Factor in women who enter the work force instead of staying home with aging parents or in-laws, and the elderly are "ever more alone and ever more lonely," said Emilio Mortilla, a bioethics expert with the Aging Society, an Italian nonprofit group that analyzes the problems of seniors.
"Our generation is the first to consider it normal not to live with our elders," Mortilla said.
In a telephone conversation from his new home, Angelozzi said he feels like a "newborn adult." He helps 15-year-old "granddaughter" Dagmara Riva, who's struggling with Latin, with her studies.
"Grandpa is a person of great experience, an affectionate person. We're very happy we invited him to live with us," Dagmara said.
Angelozzi said he picked the family -- Elio and Marlena Riva, their 18-year-old son Mateusz and daughter Dagmara -- because Marlena's voice reminded him of the voice of his dead wife Lucia.
His cats were being looked after by a former neighbor.
Other elderly Italians are turning to strangers.
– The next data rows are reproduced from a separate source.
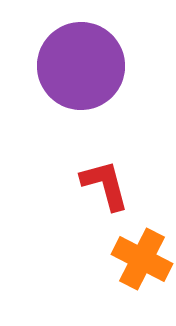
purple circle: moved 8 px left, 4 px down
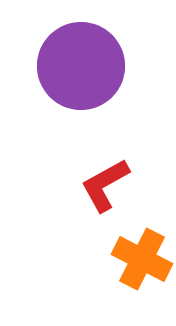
red L-shape: rotated 104 degrees counterclockwise
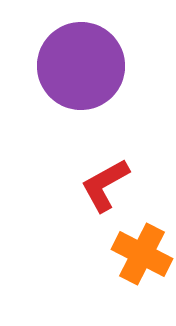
orange cross: moved 5 px up
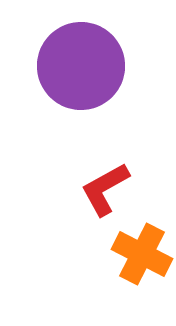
red L-shape: moved 4 px down
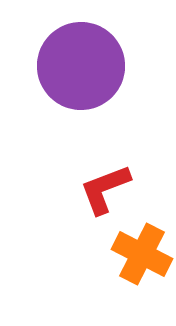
red L-shape: rotated 8 degrees clockwise
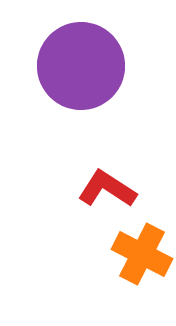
red L-shape: moved 2 px right; rotated 54 degrees clockwise
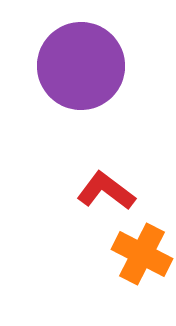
red L-shape: moved 1 px left, 2 px down; rotated 4 degrees clockwise
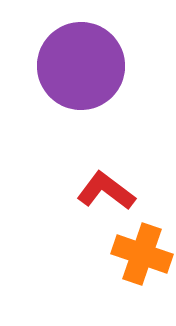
orange cross: rotated 8 degrees counterclockwise
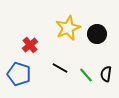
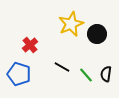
yellow star: moved 3 px right, 4 px up
black line: moved 2 px right, 1 px up
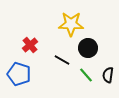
yellow star: rotated 25 degrees clockwise
black circle: moved 9 px left, 14 px down
black line: moved 7 px up
black semicircle: moved 2 px right, 1 px down
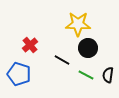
yellow star: moved 7 px right
green line: rotated 21 degrees counterclockwise
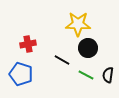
red cross: moved 2 px left, 1 px up; rotated 28 degrees clockwise
blue pentagon: moved 2 px right
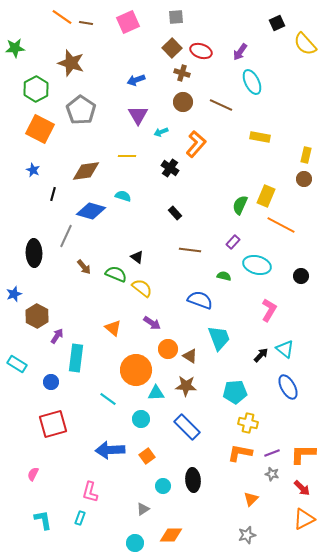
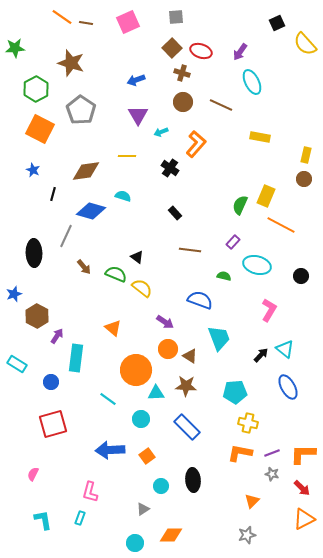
purple arrow at (152, 323): moved 13 px right, 1 px up
cyan circle at (163, 486): moved 2 px left
orange triangle at (251, 499): moved 1 px right, 2 px down
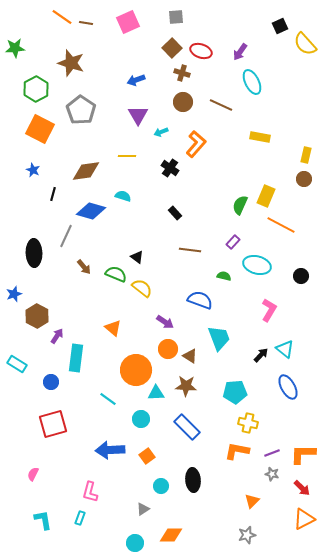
black square at (277, 23): moved 3 px right, 3 px down
orange L-shape at (240, 453): moved 3 px left, 2 px up
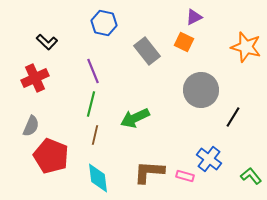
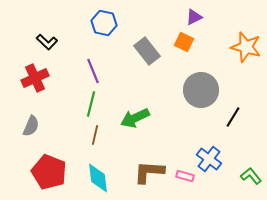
red pentagon: moved 2 px left, 16 px down
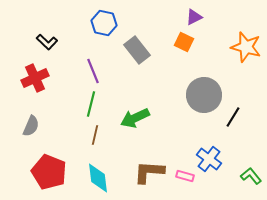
gray rectangle: moved 10 px left, 1 px up
gray circle: moved 3 px right, 5 px down
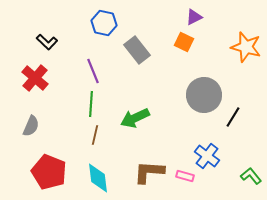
red cross: rotated 24 degrees counterclockwise
green line: rotated 10 degrees counterclockwise
blue cross: moved 2 px left, 3 px up
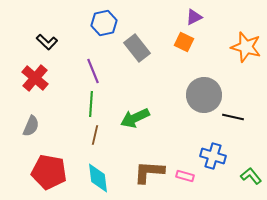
blue hexagon: rotated 25 degrees counterclockwise
gray rectangle: moved 2 px up
black line: rotated 70 degrees clockwise
blue cross: moved 6 px right; rotated 20 degrees counterclockwise
red pentagon: rotated 12 degrees counterclockwise
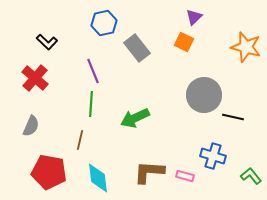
purple triangle: rotated 18 degrees counterclockwise
brown line: moved 15 px left, 5 px down
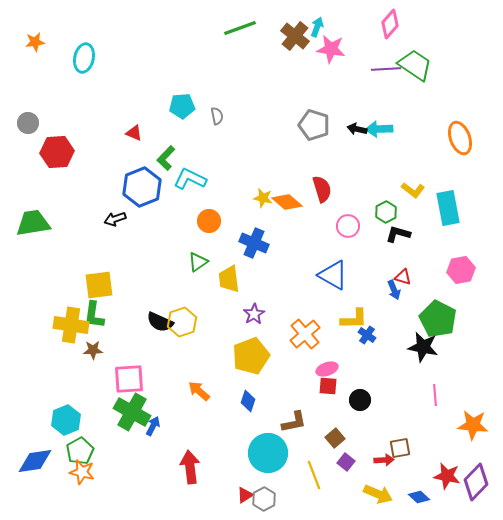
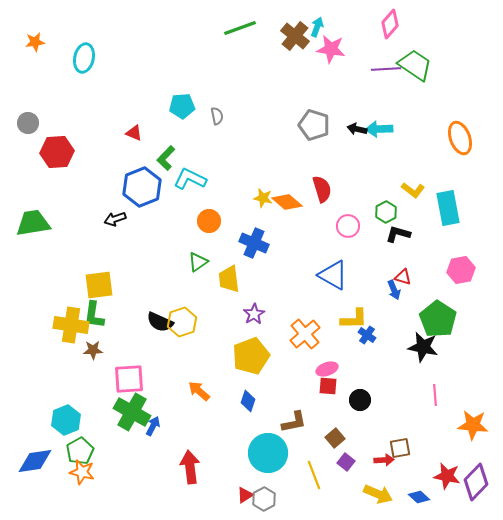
green pentagon at (438, 319): rotated 6 degrees clockwise
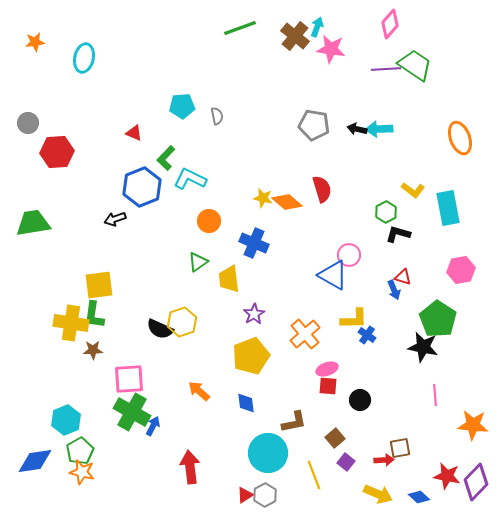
gray pentagon at (314, 125): rotated 8 degrees counterclockwise
pink circle at (348, 226): moved 1 px right, 29 px down
black semicircle at (160, 322): moved 7 px down
yellow cross at (71, 325): moved 2 px up
blue diamond at (248, 401): moved 2 px left, 2 px down; rotated 25 degrees counterclockwise
gray hexagon at (264, 499): moved 1 px right, 4 px up
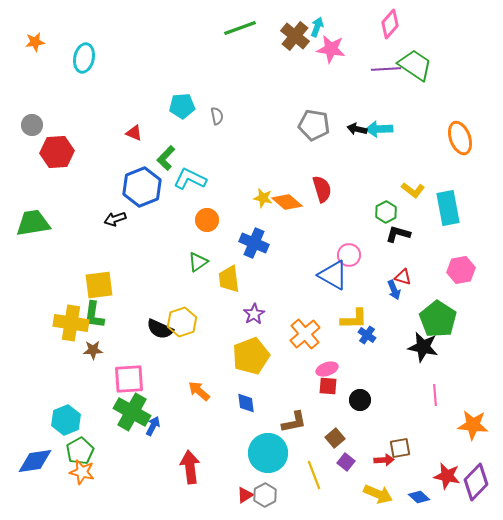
gray circle at (28, 123): moved 4 px right, 2 px down
orange circle at (209, 221): moved 2 px left, 1 px up
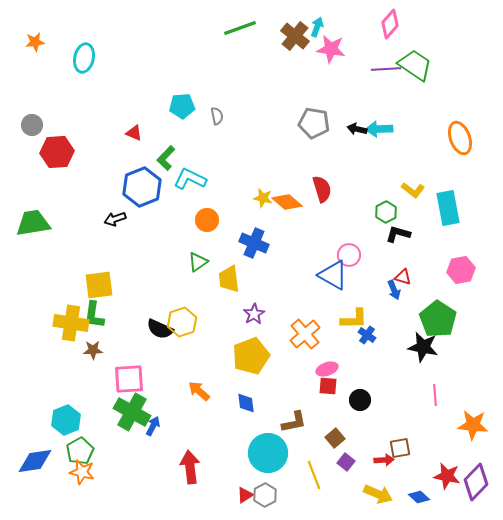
gray pentagon at (314, 125): moved 2 px up
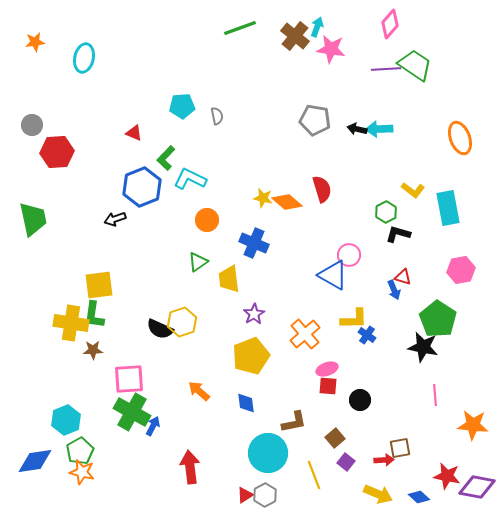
gray pentagon at (314, 123): moved 1 px right, 3 px up
green trapezoid at (33, 223): moved 4 px up; rotated 87 degrees clockwise
purple diamond at (476, 482): moved 1 px right, 5 px down; rotated 57 degrees clockwise
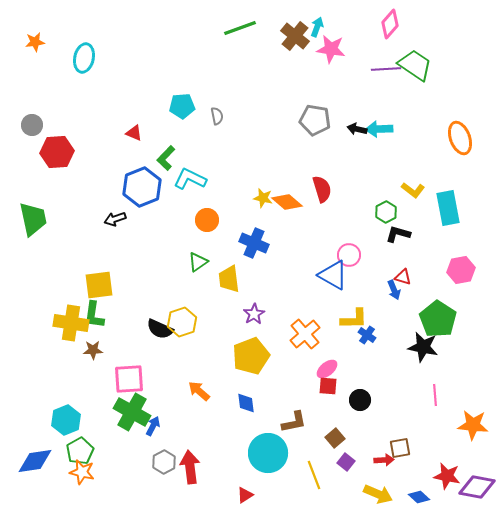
pink ellipse at (327, 369): rotated 20 degrees counterclockwise
gray hexagon at (265, 495): moved 101 px left, 33 px up
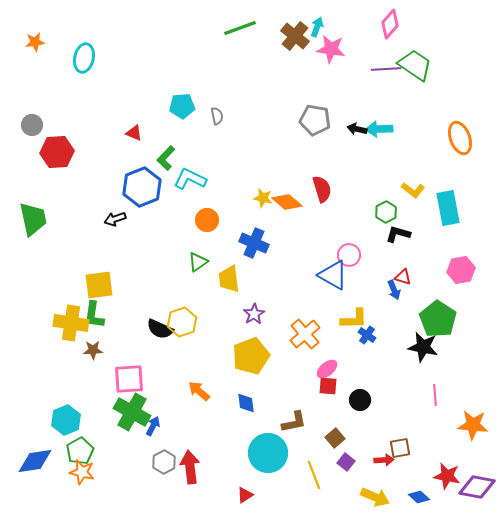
yellow arrow at (378, 494): moved 3 px left, 3 px down
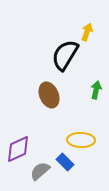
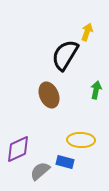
blue rectangle: rotated 30 degrees counterclockwise
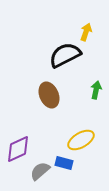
yellow arrow: moved 1 px left
black semicircle: rotated 32 degrees clockwise
yellow ellipse: rotated 32 degrees counterclockwise
blue rectangle: moved 1 px left, 1 px down
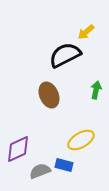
yellow arrow: rotated 150 degrees counterclockwise
blue rectangle: moved 2 px down
gray semicircle: rotated 20 degrees clockwise
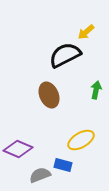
purple diamond: rotated 48 degrees clockwise
blue rectangle: moved 1 px left
gray semicircle: moved 4 px down
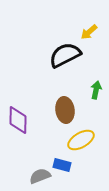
yellow arrow: moved 3 px right
brown ellipse: moved 16 px right, 15 px down; rotated 15 degrees clockwise
purple diamond: moved 29 px up; rotated 68 degrees clockwise
blue rectangle: moved 1 px left
gray semicircle: moved 1 px down
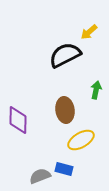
blue rectangle: moved 2 px right, 4 px down
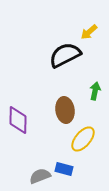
green arrow: moved 1 px left, 1 px down
yellow ellipse: moved 2 px right, 1 px up; rotated 20 degrees counterclockwise
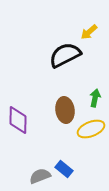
green arrow: moved 7 px down
yellow ellipse: moved 8 px right, 10 px up; rotated 28 degrees clockwise
blue rectangle: rotated 24 degrees clockwise
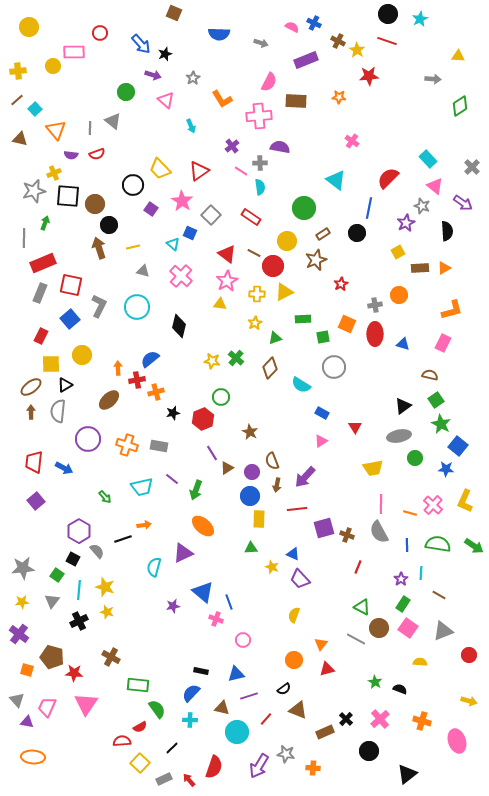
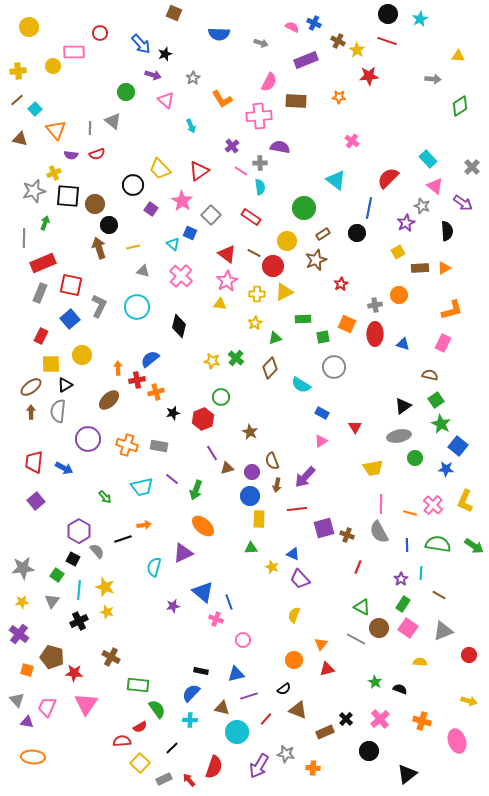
brown triangle at (227, 468): rotated 16 degrees clockwise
Volunteer helpers now do much of what families members once did, accompanying the elderly to doctor's appointments or simply keeping them company.
"We have old people who are too ashamed to telephone us and ask for help," said Annamaria Pertosa, a volunteer in Milan with a support group. "Many don't have anyone or their children live far away."
A dapper gentleman who favors buttoned vests, Renzo Bellingeri, 91, always tips his hat when he runs into the ladies he knows in the neighborhood, where he lives alone in a rented apartment.
A block away, near Villa Pamphili, one of Rome's biggest parks, live his son and three of his six grandchildren. They hardly see him, Bellingeri said, hastening to add that he meant no criticism.
"Maybe they call you once a week, or once every other week, and ask, " 'Everything OK?' " said Bellingeri, who also has a daughter with grandchildren of her own who lives in Germany.
"The grandparents of my day would sit by the fireplace and let their children take care of everything. Their children and grandchildren would see a lot of them because they all lived together."
"Young people these days -- how can I say it -- exist in your life, but they're not present in it," he said. "They are like pictures hanging on a wall."
Fast growing in popularity is the use of caretakers who spend the day and often the night in the homes of elderly people who live alone.
"Putting an old person in an old-age home is the last resort in our culture," said Massimo Petrini, a theology and humanities professor at Rome's Sapienza University who helped develop a course to train these caretakers.
Of the 250 students in Sapienza's course, about 200 are foreigners, willing to do what's usually a low-paying job requiring lots of patience.
Hours are often spent sitting quietly in cafes where other seniors, accompanied by their caretakers, while away the time sipping cappuccino and chatting and watching a younger world pass by.
Petrini said most of the students come from Latin American countries, "where the elderly person is still highly valued, like a head of a family."